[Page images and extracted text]
= Beginning of Section =
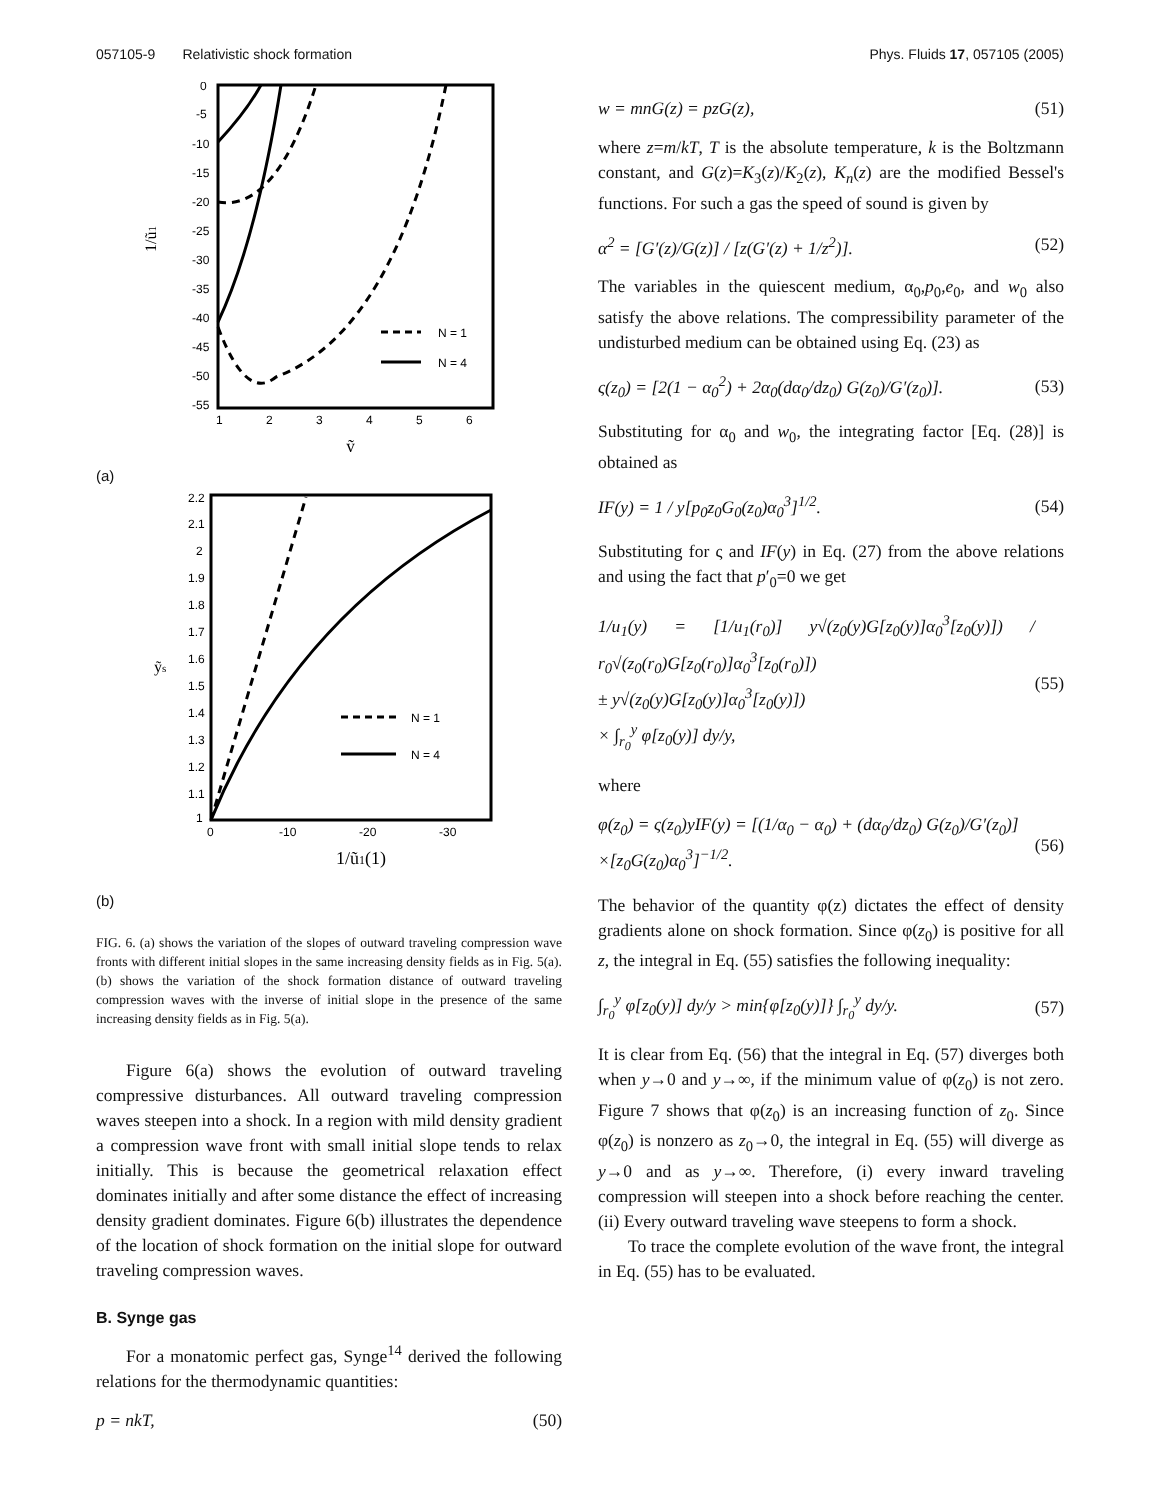057105-9 Relativistic shock formation Phys. Fluids 17, 057105 (2005)
0
-5
-10
-15
-20
-25
-30
-35
-40
-45
-50
-55
1
2
3
4
5
6
1/ũ1
ỹ
N = 1
N = 4
(a)
2.2
2.1
2
1.9
1.8
1.7
1.6
1.5
1.4
1.3
1.2
1.1
1
0
-10
-20
-30
ỹs
1/ũ1(1)
N = 1
N = 4
(b)
FIG. 6. (a) shows the variation of the slopes of outward traveling compression wave fronts with different initial slopes in the same increasing density fields as in Fig. 5(a). (b) shows the variation of the shock formation distance of outward traveling compression waves with the inverse of initial slope in the presence of the same increasing density fields as in Fig. 5(a).
Figure 6(a) shows the evolution of outward traveling compressive disturbances. All outward traveling compression waves steepen into a shock. In a region with mild density gradient a compression wave front with small initial slope tends to relax initially. This is because the geometrical relaxation effect dominates initially and after some distance the effect of increasing density gradient dominates. Figure 6(b) illustrates the dependence of the location of shock formation on the initial slope for outward traveling compression waves.
B. Synge gas
For a monatomic perfect gas, Synge<sup>14</sup> derived the following relations for the thermodynamic quantities:
p = nkT, (50)
w = mnG(z) = pzG(z), (51)
where z=m/kT, T is the absolute temperature, k is the Boltzmann constant, and G(z)=K<sub>3</sub>(z)/K<sub>2</sub>(z), K<sub>n</sub>(z) are the modified Bessel's functions. For such a gas the speed of sound is given by
α<sup>2</sup> = [G′(z)/G(z)] / [z(G′(z) + 1/z<sup>2</sup>)]. (52)
The variables in the quiescent medium, α<sub>0</sub>,p<sub>0</sub>,e<sub>0</sub>, and w<sub>0</sub> also satisfy the above relations. The compressibility parameter of the undisturbed medium can be obtained using Eq. (23) as
ς(z<sub>0</sub>) = [2(1 − α<sub>0</sub><sup>2</sup>) + 2α<sub>0</sub>(dα<sub>0</sub>/dz<sub>0</sub>) G(z<sub>0</sub>)/G′(z<sub>0</sub>)]. (53)
Substituting for α<sub>0</sub> and w<sub>0</sub>, the integrating factor [Eq. (28)] is obtained as
IF(y) = 1 / y[p<sub>0</sub>z<sub>0</sub>G<sub>0</sub>(z<sub>0</sub>)α<sub>0</sub><sup>3</sup>]<sup>1/2</sup>. (54)
Substituting for ς and IF(y) in Eq. (27) from the above relations and using the fact that p′<sub>0</sub>=0 we get
1/u<sub>1</sub>(y) = [1/u<sub>1</sub>(r<sub>0</sub>)] y√(z<sub>0</sub>(y)G[z<sub>0</sub>(y)]α<sub>0</sub><sup>3</sup>[z<sub>0</sub>(y)]) / r<sub>0</sub>√(z<sub>0</sub>(r<sub>0</sub>)G[z<sub>0</sub>(r<sub>0</sub>)]α<sub>0</sub><sup>3</sup>[z<sub>0</sub>(r<sub>0</sub>)])
± y√(z<sub>0</sub>(y)G[z<sub>0</sub>(y)]α<sub>0</sub><sup>3</sup>[z<sub>0</sub>(y)])
× ∫<sub>r<sub>0</sub></sub><sup>y</sup> φ[z<sub>0</sub>(y)] dy/y, (55)
where
φ(z<sub>0</sub>) = ς(z<sub>0</sub>)yIF(y) = [(1/α<sub>0</sub> − α<sub>0</sub>) + (dα<sub>0</sub>/dz<sub>0</sub>) G(z<sub>0</sub>)/G′(z<sub>0</sub>)]
×[z<sub>0</sub>G(z<sub>0</sub>)α<sub>0</sub><sup>3</sup>]<sup>−1/2</sup>. (56)
The behavior of the quantity φ(z) dictates the effect of density gradients alone on shock formation. Since φ(z<sub>0</sub>) is positive for all z, the integral in Eq. (55) satisfies the following inequality:
∫<sub>r<sub>0</sub></sub><sup>y</sup> φ[z<sub>0</sub>(y)] dy/y > min{φ[z<sub>0</sub>(y)]} ∫<sub>r<sub>0</sub></sub><sup>y</sup> dy/y. (57)
It is clear from Eq. (56) that the integral in Eq. (57) diverges both when y→0 and y→∞, if the minimum value of φ(z<sub>0</sub>) is not zero. Figure 7 shows that φ(z<sub>0</sub>) is an increasing function of z<sub>0</sub>. Since φ(z<sub>0</sub>) is nonzero as z<sub>0</sub>→0, the integral in Eq. (55) will diverge as y→0 and as y→∞. Therefore, (i) every inward traveling compression will steepen into a shock before reaching the center. (ii) Every outward traveling wave steepens to form a shock.
To trace the complete evolution of the wave front, the integral in Eq. (55) has to be evaluated.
= End of Section =
* **TASK DETAILS**: Write the records above out again exactly, but not the pictures.

* **WRITTEN SOLUTION**:
057105-9 Relativistic shock formation Phys. Fluids 17, 057105 (2005)
0
-5
-10
-15
-20
-25
-30
-35
-40
-45
-50
-55
1
2
3
4
5
6
1/ũ1
ỹ
N = 1
N = 4
(a)
2.2
2.1
2
1.9
1.8
1.7
1.6
1.5
1.4
1.3
1.2
1.1
1
0
-10
-20
-30
ỹs
1/ũ1(1)
N = 1
N = 4
(b)
FIG. 6. (a) shows the variation of the slopes of outward traveling compression wave fronts with different initial slopes in the same increasing density fields as in Fig. 5(a). (b) shows the variation of the shock formation distance of outward traveling compression waves with the inverse of initial slope in the presence of the same increasing density fields as in Fig. 5(a).
Figure 6(a) shows the evolution of outward traveling compressive disturbances. All outward traveling compression waves steepen into a shock. In a region with mild density gradient a compression wave front with small initial slope tends to relax initially. This is because the geometrical relaxation effect dominates initially and after some distance the effect of increasing density gradient dominates. Figure 6(b) illustrates the dependence of the location of shock formation on the initial slope for outward traveling compression waves.
B. Synge gas
For a monatomic perfect gas, Synge<sup>14</sup> derived the following relations for the thermodynamic quantities:
p = nkT, (50)
w = mnG(z) = pzG(z), (51)
where z=m/kT, T is the absolute temperature, k is the Boltzmann constant, and G(z)=K<sub>3</sub>(z)/K<sub>2</sub>(z), K<sub>n</sub>(z) are the modified Bessel's functions. For such a gas the speed of sound is given by
α<sup>2</sup> = [G′(z)/G(z)] / [z(G′(z) + 1/z<sup>2</sup>)]. (52)
The variables in the quiescent medium, α<sub>0</sub>,p<sub>0</sub>,e<sub>0</sub>, and w<sub>0</sub> also satisfy the above relations. The compressibility parameter of the undisturbed medium can be obtained using Eq. (23) as
ς(z<sub>0</sub>) = [2(1 − α<sub>0</sub><sup>2</sup>) + 2α<sub>0</sub>(dα<sub>0</sub>/dz<sub>0</sub>) G(z<sub>0</sub>)/G′(z<sub>0</sub>)]. (53)
Substituting for α<sub>0</sub> and w<sub>0</sub>, the integrating factor [Eq. (28)] is obtained as
IF(y) = 1 / y[p<sub>0</sub>z<sub>0</sub>G<sub>0</sub>(z<sub>0</sub>)α<sub>0</sub><sup>3</sup>]<sup>1/2</sup>. (54)
Substituting for ς and IF(y) in Eq. (27) from the above relations and using the fact that p′<sub>0</sub>=0 we get
1/u<sub>1</sub>(y) = [1/u<sub>1</sub>(r<sub>0</sub>)] y√(z<sub>0</sub>(y)G[z<sub>0</sub>(y)]α<sub>0</sub><sup>3</sup>[z<sub>0</sub>(y)]) / r<sub>0</sub>√(z<sub>0</sub>(r<sub>0</sub>)G[z<sub>0</sub>(r<sub>0</sub>)]α<sub>0</sub><sup>3</sup>[z<sub>0</sub>(r<sub>0</sub>)])
± y√(z<sub>0</sub>(y)G[z<sub>0</sub>(y)]α<sub>0</sub><sup>3</sup>[z<sub>0</sub>(y)])
× ∫<sub>r<sub>0</sub></sub><sup>y</sup> φ[z<sub>0</sub>(y)] dy/y, (55)
where
φ(z<sub>0</sub>) = ς(z<sub>0</sub>)yIF(y) = [(1/α<sub>0</sub> − α<sub>0</sub>) + (dα<sub>0</sub>/dz<sub>0</sub>) G(z<sub>0</sub>)/G′(z<sub>0</sub>)]
×[z<sub>0</sub>G(z<sub>0</sub>)α<sub>0</sub><sup>3</sup>]<sup>−1/2</sup>. (56)
The behavior of the quantity φ(z) dictates the effect of density gradients alone on shock formation. Since φ(z<sub>0</sub>) is positive for all z, the integral in Eq. (55) satisfies the following inequality:
∫<sub>r<sub>0</sub></sub><sup>y</sup> φ[z<sub>0</sub>(y)] dy/y > min{φ[z<sub>0</sub>(y)]} ∫<sub>r<sub>0</sub></sub><sup>y</sup> dy/y. (57)
It is clear from Eq. (56) that the integral in Eq. (57) diverges both when y→0 and y→∞, if the minimum value of φ(z<sub>0</sub>) is not zero. Figure 7 shows that φ(z<sub>0</sub>) is an increasing function of z<sub>0</sub>. Since φ(z<sub>0</sub>) is nonzero as z<sub>0</sub>→0, the integral in Eq. (55) will diverge as y→0 and as y→∞. Therefore, (i) every inward traveling compression will steepen into a shock before reaching the center. (ii) Every outward traveling wave steepens to form a shock.
To trace the complete evolution of the wave front, the integral in Eq. (55) has to be evaluated.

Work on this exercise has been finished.